Even in the Easter video I transcribed Sunday, you can see that some issues are not quite like the others. How we pronounce the Lord’s given name is not a fellowship deal-breaker for Christians who speak entirely different languages. At least, it should not be. Consider how the French pronounce ‘Notre-Dame’ [naw-tra dam] vs. how the name of the US college is pronounced [noh-ter daym]. The first is technically correct … if you’re actually French. The latter is perfectly acceptable for Anglos culturally and linguistically miles downstream from the original. In fact, when former president Barack Obama constantly provided us with “correct” pronunciations of foreign place names and concepts, all he managed to do was to come across as annoying and pedantic. The value of the “correction” he was providing to the nation was negligible. We are not Afghanis or Iranians, and we are not obligated to speak like them. For some of us, pronouncing certain common sounds in a foreign tongue may be literally impossible. I know the quickest way I ever found to give up oral French was working with a French translator. She found my attempts at mimicking her pronunciation hilarious and mocked me mercilessly.
Cease and Desist
Differences about cessationism? Sure, these are a little more serious, as we discussed Monday. If you’ve got it wrong, your practice of the faith may well be characterized by a fair bit of weirdness and obsession with the supernatural, and some or all of these experiences are bound to be either fake or imaginary. Yet that very strangeness and spectacle found primarily in Charismatic congregations may also draw certain needy, hyper-emotional types to Christ who might never come to him through an intellectual presentation of scripture. If their faith is genuinely in him and they continue in his word, am I going to worry myself that they got saved through less-than-perfect Christian testimony? Probably not. They are still in a much, much better place spiritually than they might have been otherwise. Likewise, the Presbyterian’s apparent pride in his “superior theology” will probably hinder his maturity and his fellowship with the Lord, and likely mar his testimony to the world. It is a sin. However, I don’t believe it necessarily negates his faith. Like all of us, he has somewhat to learn …

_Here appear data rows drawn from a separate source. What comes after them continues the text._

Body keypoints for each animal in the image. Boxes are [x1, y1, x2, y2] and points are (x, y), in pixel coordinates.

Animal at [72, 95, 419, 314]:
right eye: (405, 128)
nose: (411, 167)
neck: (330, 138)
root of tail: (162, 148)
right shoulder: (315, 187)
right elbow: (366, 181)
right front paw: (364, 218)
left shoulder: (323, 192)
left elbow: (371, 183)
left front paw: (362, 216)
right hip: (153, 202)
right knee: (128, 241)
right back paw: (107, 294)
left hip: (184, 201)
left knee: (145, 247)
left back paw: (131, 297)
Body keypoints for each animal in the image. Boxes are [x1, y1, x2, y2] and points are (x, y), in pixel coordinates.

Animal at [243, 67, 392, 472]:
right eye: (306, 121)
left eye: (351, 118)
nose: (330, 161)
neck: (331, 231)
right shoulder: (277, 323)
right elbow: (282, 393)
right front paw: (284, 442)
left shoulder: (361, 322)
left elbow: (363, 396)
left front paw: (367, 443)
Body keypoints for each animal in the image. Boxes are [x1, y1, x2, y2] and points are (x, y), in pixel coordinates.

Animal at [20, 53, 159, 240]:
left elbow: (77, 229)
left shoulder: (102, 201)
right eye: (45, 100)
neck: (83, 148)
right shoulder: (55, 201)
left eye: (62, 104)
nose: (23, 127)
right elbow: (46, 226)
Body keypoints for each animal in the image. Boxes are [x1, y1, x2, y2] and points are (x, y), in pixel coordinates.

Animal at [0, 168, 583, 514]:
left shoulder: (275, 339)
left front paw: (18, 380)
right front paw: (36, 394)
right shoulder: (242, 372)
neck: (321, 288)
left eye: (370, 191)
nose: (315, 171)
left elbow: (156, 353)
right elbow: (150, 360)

Then there are real divisions, differences that matter in ways that distinguish the saved from the unsaved. If the United Methodist in the video is really inclined to “partner with anybody” in the sense implied, he is probably an idol worshiper at heart. That is to say, that he has another “god” before the Lord Jesus: his own feminized identity. No man can serve two masters. Such a man is not a follower of Christ. He cannot be, unless, like the rich young ruler, he does what he has been commanded first and gives up the object of his affections for good.

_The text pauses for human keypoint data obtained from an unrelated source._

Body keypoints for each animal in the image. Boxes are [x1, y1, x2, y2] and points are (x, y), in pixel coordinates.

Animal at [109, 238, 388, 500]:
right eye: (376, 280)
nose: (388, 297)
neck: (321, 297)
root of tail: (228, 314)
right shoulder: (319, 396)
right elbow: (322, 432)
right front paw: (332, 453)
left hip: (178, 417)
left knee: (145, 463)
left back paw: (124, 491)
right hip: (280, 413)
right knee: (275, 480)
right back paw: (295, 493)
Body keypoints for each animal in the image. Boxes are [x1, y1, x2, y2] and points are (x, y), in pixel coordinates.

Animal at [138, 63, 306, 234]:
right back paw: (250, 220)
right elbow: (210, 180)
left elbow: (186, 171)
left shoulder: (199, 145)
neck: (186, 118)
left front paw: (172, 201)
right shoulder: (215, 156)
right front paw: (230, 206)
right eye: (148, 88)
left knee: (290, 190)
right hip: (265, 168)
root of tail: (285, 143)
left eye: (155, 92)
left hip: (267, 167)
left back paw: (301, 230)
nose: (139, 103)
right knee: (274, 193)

Differences and Commonalities
In fact, despite the theological and practical differences apparent in the characters played in the video, their exchange is characterized by a genial undertone often apparent in believers of goodwill who disagree about the interpretation and application of the scripture. They are not exactly coming to blows.
Despite our differences, in most cases we Christians from different denominations and backgrounds still have more in common than issues about which we differ. Can we have fellowship with all in every area? Perhaps not. But let us have it where we can.